▸ **抜粋本文**
すなわち、具体例をあげて説明すると、ステップS14で取得したテスト車両の移動軌跡が、たとえば図10(a)に示すL1であり、これに対し現在設定されている照明パターンP4の軸情報がL2であった場合、両者の間にはずれがあるので、そのずれを補正する方向へLED群46の傾斜角を調整することで、たとえば図10(b)に示すように、照明パターンP4の軸情報L2をテスト車両の移動軌跡L1と一致させるものである。
【0058】
ステップS17の処理が終了すると、照明パターンの軸情報を新たな値に更新し(ステップS18)、処理を終了する。ステップS16における比較の結果、両情報の間にずれがない場合、ここで処理を終了する。
【0059】
なお、上記ステップS12からS18の処理は、主に画像処理装置43において実行される。また、この第2の方法は実際の稼動時の前の調整時に行なわれる。
【0060】
上記した第2の方法により、前方カメラユニット41における照明ユニット45において、図6に示した運転者の顔画像の撮像に効率的な照明パターンが得られる。
【0061】
次に、前方カメラユニット41における照明ユニット45の照明パターンを最適化する第3の方法の手順について図11に示すフローチャートを参照して説明する。なお、後方カメラユニット42においても同様に行なえるので説明は省略する。

保存データ項目:
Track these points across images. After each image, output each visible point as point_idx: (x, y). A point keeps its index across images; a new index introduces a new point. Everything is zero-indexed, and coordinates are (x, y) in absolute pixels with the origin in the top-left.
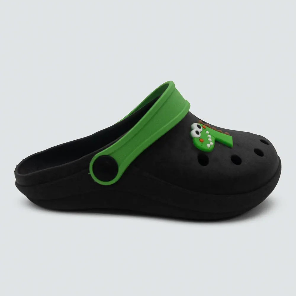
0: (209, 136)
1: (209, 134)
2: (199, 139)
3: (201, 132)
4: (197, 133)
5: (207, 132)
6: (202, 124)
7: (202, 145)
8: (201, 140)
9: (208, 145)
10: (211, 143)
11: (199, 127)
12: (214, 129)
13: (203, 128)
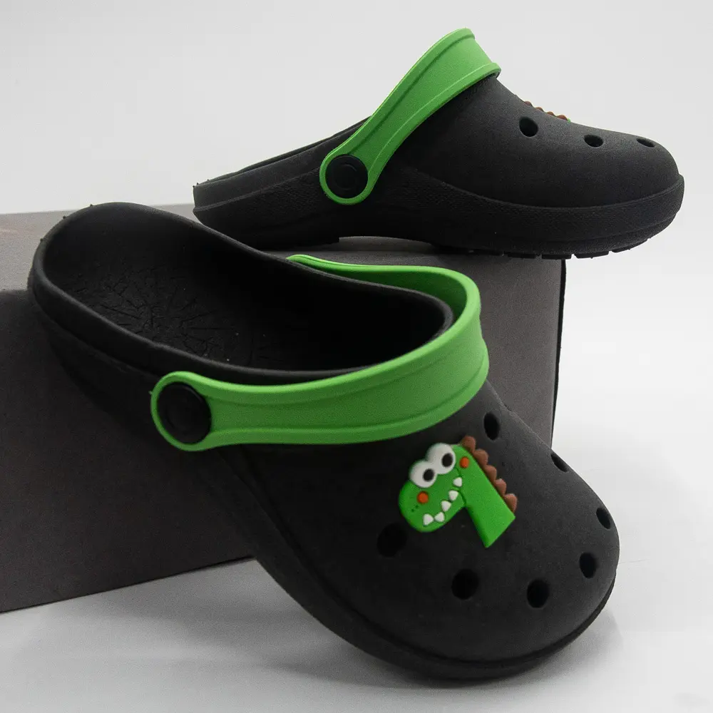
0: (454, 495)
1: (459, 490)
2: (419, 491)
3: (439, 475)
4: (428, 475)
5: (458, 482)
6: (468, 449)
7: (413, 510)
8: (423, 495)
9: (428, 519)
10: (441, 518)
11: (447, 460)
12: (488, 475)
13: (458, 467)
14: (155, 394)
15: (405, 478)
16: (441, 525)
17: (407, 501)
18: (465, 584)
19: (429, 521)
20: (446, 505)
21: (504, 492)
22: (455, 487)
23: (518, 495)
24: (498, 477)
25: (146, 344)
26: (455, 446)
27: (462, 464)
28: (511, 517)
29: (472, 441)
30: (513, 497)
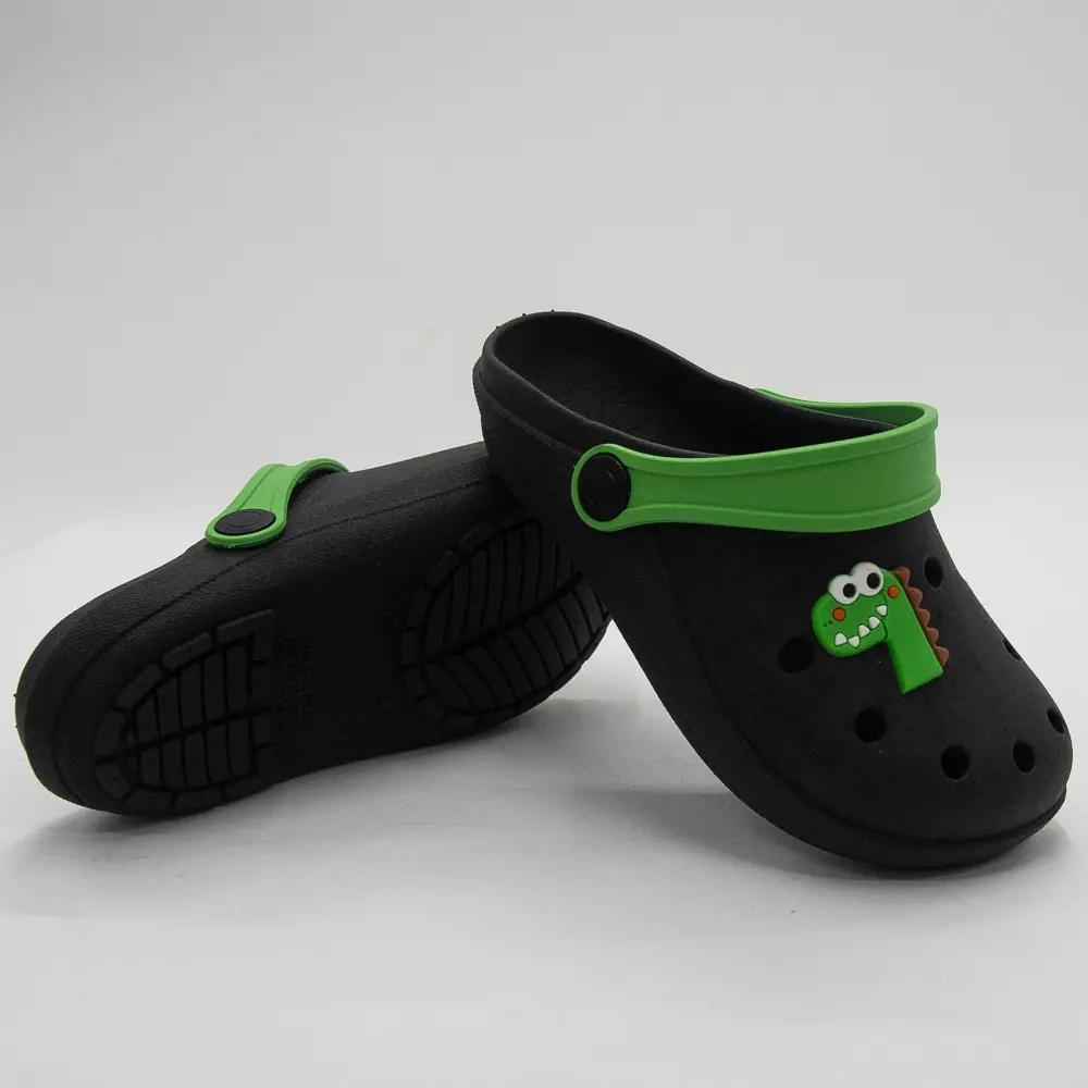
0: (875, 622)
1: (882, 618)
2: (836, 606)
4: (849, 590)
5: (882, 609)
6: (901, 580)
7: (825, 625)
8: (839, 613)
9: (840, 639)
10: (855, 641)
11: (873, 581)
12: (919, 617)
13: (885, 593)
15: (823, 590)
16: (854, 651)
17: (821, 613)
18: (871, 725)
19: (843, 641)
20: (864, 630)
21: (926, 623)
22: (877, 615)
23: (951, 651)
24: (931, 625)
25: (580, 420)
26: (885, 571)
27: (890, 593)
28: (938, 670)
29: (906, 573)
30: (945, 651)
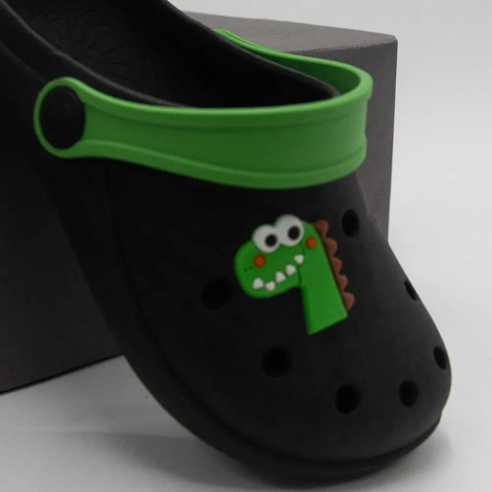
0: (291, 270)
1: (298, 266)
2: (256, 253)
3: (282, 246)
4: (271, 240)
5: (299, 259)
6: (319, 232)
7: (246, 270)
8: (260, 259)
9: (258, 283)
10: (271, 286)
11: (293, 233)
12: (332, 265)
13: (304, 244)
14: (42, 95)
15: (248, 236)
16: (269, 295)
17: (242, 259)
19: (260, 286)
20: (280, 277)
21: (343, 289)
22: (294, 263)
23: (357, 297)
24: (341, 273)
26: (306, 224)
27: (308, 244)
28: (343, 314)
29: (325, 226)
30: (351, 297)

▸ **作業内容**
1. 照明パターンの調整を説明する本文に現れるステップ番号を、重複を除いてすべて初出順に挙げてください。
2. 照明パターンの調整を説明する本文を、最後の文の後から書き継いでください。
記録は抜粋本文とは別の資料です。

▸ **解答**
1. S14、S17、S18、S16、S12

2.
【0062】
まず、前方カメラユニット41における照明ユニット45は、照明光として静止した撮像対象を最低限カバーするだけの範囲有効なスポット光とする。具体的には、たとえば、図12に示すように、円形状のエリア内に多数のLED(発光ダイオード)を配列してなるLED群47とし、その配列するLEDの数を静止した撮像対象を最低限カバーするだけの光量が得られるように設定する。
【0063】
また、前方カメラユニット41は、たとえば、図13に示すように、背面を軸として回動可能に構成し、照明光を撮像対象(車両37)に対し追尾動作可能にする。前方カメラユニット41の回動は、図示しない駆動機構(モータ等)により行なわれる。
【0064】
たとえば、ETC出口車線25において、車両37が進入してくると、車両検知・車種判別装置26はそれを検知し(ステップS21)、当該車両37の進入直前の速度(車速)を測定する(ステップS22)。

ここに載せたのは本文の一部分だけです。